The document below Test.docx contains the string “pear” lots of time. There are instances of the string “pear” inside structures such as a table, a list and a hyperlink. The document also contains lots of different style properties such as font, colour, bold, italic, strikethrough and underline.

Figure 1 - Test.docx before manipulationFigure 1.1 - Test.docx before manipulation

Replacing the string “pear” with the string “banana” is a trivial task using the library DocX.

// Load a .docx file
using (DocX document = DocX.Load("Test.docx"))
{
/*
* Replace each instance of the string pear with the string banana.
* Specifying true as the third argument informs DocX to track the
* changes made by this replace. The fourth argument tells DocX to
* ignore case when matching the string pear.
*/
document.ReplaceText("pear", "banana", true, RegexOptions.IgnoreCase);

// Save changes made to this document
document.Save();
}// Release this document from memory.
After running the above code and reopening Test.docx we can see that every instance of the string “pear” has been replaced by the string “banana” and that both deletions and insertions have been tracked. By hovering over a deletion or insertion, we can see that the DocX library has used the credentials that it was executed with, as the author of the edits.

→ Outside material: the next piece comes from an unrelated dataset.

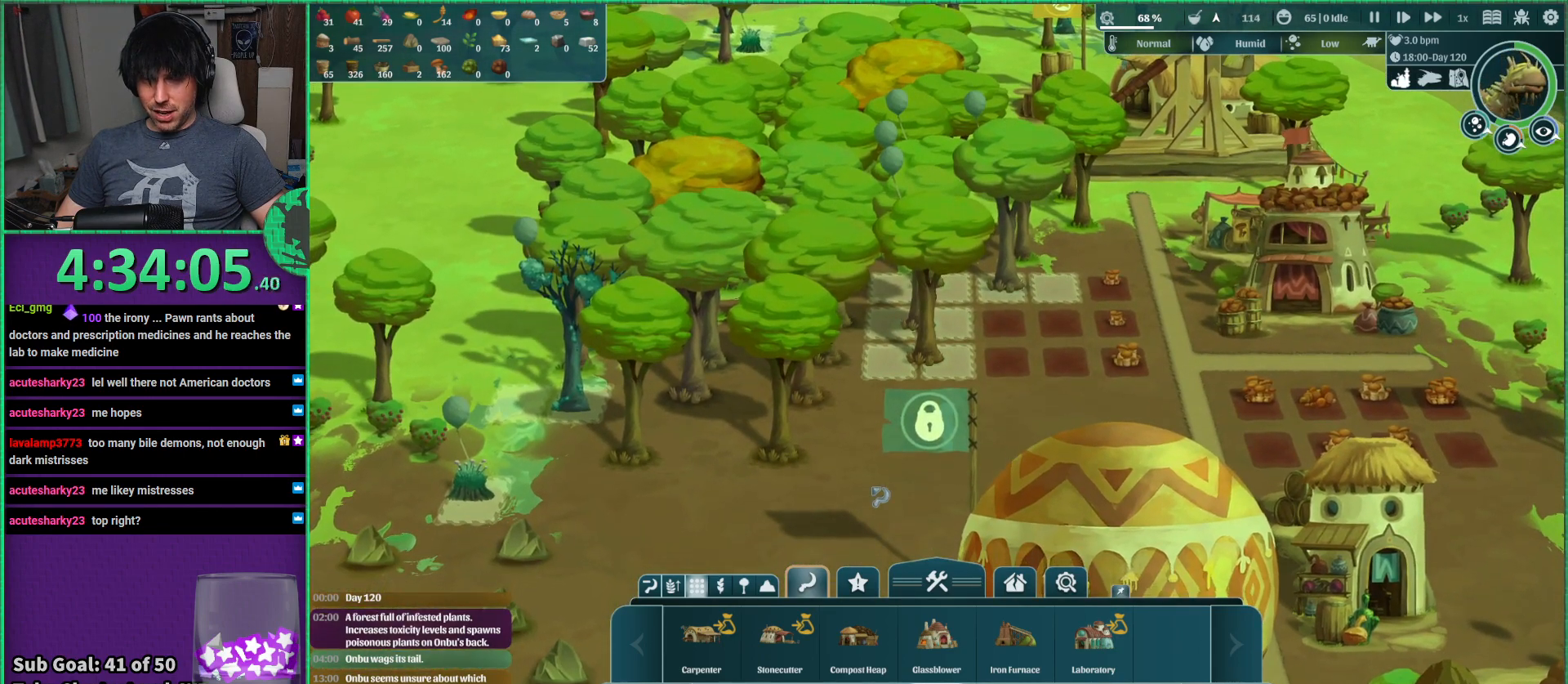
{"keys": [], "events": []}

image Figure 1.2 - Test.docx after manipulation

If we click on the “Review” section of the ribbon and select “Accept All Changes in Document” it is now clear that DocX has correctly replace all instances of the string “pear” with the string “banana”.

image Figure 1.3 – Test.docx Accept All Changes in Document

An important point to note is that the DocX library inserted the string “banana” with the correctly style information in each case regardless of what structure it was inside a table, a list or a hyperlink.

imageFigure 1.4 – Test.docx After Accept All Changes in Document

-------------------------------------------------------------------------------------

2) Set custom properties

Custom properties are place holders for real data; they can be of type Text (String), Yes or No (Boolean), Number (Integer or Double) or Date (Universal Date).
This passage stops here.